Face aux députés nationaux, Aimé Boji a qualifié ces comportements de contraires « aux valeurs africaines de solidarité et de fraternité ». Selon lui, ces actes portent également atteinte aux principes de libre circulation et d’intégration promus sur le continent africain.
Le président de la chambre basse a annoncé que le Bureau de l’Assemblée nationale a décidé d’interpeller le gouvernement congolais afin d’obtenir des éclaircissements sur cette situation.
La ministre des Affaires étrangères convoquée
Dans cette perspective, la ministre d’État des Affaires étrangères, Thérèse Kayikwamba a été invitée à l’Assemblée pour présenter l’état de la situation des Congolais vivants en Afrique du Sud ainsi que les mesures envisagées pour leur protection.
Cette démarche vise notamment selon Aimé Boji, à renforcer le suivi diplomatique des incidents signalés au sein de la diaspora congolaise.
Au-delà des échanges avec le gouvernement, Aimé Boji Sangara a également annoncé le déploiement prochain d’une délégation parlementaire en Afrique du Sud.
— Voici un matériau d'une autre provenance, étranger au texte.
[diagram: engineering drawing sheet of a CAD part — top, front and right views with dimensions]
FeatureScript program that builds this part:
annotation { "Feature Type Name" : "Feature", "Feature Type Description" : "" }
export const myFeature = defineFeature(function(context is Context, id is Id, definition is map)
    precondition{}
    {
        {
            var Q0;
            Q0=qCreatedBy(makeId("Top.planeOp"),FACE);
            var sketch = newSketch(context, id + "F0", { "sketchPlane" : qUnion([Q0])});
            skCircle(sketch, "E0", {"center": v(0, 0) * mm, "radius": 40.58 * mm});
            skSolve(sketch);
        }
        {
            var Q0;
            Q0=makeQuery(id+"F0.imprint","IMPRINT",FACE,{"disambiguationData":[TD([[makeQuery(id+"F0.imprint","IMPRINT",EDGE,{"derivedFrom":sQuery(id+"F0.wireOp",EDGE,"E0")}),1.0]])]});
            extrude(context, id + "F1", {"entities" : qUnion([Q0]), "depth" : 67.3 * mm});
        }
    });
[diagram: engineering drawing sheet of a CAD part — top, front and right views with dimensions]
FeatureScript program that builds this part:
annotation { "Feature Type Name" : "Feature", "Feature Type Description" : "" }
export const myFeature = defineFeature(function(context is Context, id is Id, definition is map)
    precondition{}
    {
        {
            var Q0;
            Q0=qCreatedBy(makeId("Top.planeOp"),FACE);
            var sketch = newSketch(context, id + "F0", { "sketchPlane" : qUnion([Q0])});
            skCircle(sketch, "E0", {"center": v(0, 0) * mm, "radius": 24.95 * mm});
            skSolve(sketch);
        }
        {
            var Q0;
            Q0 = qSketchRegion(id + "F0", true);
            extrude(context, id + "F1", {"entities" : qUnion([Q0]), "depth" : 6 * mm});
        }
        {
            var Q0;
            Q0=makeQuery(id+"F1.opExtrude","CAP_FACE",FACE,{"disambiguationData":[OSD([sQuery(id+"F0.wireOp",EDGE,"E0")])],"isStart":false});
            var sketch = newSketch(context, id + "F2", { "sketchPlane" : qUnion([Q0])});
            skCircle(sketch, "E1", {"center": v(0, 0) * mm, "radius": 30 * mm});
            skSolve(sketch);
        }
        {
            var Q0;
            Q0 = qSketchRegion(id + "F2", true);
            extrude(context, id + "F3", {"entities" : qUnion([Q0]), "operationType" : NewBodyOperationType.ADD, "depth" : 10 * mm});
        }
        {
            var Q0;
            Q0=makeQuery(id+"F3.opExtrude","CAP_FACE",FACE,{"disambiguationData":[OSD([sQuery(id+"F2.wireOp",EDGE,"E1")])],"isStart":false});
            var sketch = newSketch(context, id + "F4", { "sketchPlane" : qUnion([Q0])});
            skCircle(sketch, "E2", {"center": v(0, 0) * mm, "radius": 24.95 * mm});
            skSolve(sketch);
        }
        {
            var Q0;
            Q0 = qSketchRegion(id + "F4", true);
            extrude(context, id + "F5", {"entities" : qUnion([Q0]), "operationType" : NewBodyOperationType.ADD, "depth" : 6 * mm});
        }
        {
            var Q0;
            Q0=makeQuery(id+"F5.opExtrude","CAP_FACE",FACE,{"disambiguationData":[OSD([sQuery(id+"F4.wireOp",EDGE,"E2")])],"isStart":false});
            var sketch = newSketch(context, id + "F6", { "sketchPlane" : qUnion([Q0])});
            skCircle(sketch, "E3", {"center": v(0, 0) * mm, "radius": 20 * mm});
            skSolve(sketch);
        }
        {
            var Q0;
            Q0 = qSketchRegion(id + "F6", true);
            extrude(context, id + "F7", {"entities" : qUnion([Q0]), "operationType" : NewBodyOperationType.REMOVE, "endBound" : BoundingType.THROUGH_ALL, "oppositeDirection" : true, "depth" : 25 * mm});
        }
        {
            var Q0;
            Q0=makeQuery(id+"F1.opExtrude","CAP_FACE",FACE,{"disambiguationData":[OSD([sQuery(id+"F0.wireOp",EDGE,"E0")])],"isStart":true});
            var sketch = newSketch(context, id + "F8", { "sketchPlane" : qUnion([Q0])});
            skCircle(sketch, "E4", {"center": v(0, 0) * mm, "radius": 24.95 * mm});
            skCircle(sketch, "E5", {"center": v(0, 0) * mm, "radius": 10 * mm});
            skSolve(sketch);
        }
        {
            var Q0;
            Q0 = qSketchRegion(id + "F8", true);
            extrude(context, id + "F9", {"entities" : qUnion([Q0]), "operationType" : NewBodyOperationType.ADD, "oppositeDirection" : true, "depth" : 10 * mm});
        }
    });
Cette mission s’inscrit dans le cadre de la diplomatie parlementaire et aura pour objectif d’engager des consultations avec les autorités et parlementaires sud-africains sur la protection des ressortissants congolais et le renforcement de la coopération entre les deux pays.
Appel au respect des principes africains
Le président de l’Assemblée nationale a insisté sur la nécessité de préserver les principes de solidarité entre États africains, dans un contexte marqué par des tensions récurrentes liées à la présence d’étrangers dans certaines régions d’Afrique du Sud.